━━ SOURCE DATA

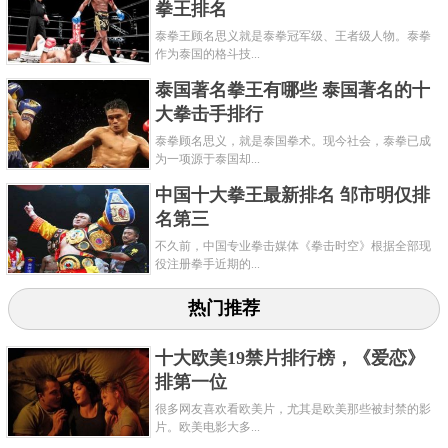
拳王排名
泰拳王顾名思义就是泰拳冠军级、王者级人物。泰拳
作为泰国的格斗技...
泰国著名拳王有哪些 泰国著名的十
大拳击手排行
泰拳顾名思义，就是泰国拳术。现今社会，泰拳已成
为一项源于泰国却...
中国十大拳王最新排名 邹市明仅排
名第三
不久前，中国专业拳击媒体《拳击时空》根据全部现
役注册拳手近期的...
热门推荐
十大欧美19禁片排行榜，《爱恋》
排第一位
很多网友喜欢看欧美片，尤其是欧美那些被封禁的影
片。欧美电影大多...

━━━━

TASK DESCRIPTION - The required result is an exact repetition of the lines from the one containing "作为泰国的格斗技..." through the last line of the data.

WRITTEN ANSWER -
作为泰国的格斗技...
泰国著名拳王有哪些 泰国著名的十
大拳击手排行
泰拳顾名思义，就是泰国拳术。现今社会，泰拳已成
为一项源于泰国却...
中国十大拳王最新排名 邹市明仅排
名第三
不久前，中国专业拳击媒体《拳击时空》根据全部现
役注册拳手近期的...
热门推荐
十大欧美19禁片排行榜，《爱恋》
排第一位
很多网友喜欢看欧美片，尤其是欧美那些被封禁的影
片。欧美电影大多...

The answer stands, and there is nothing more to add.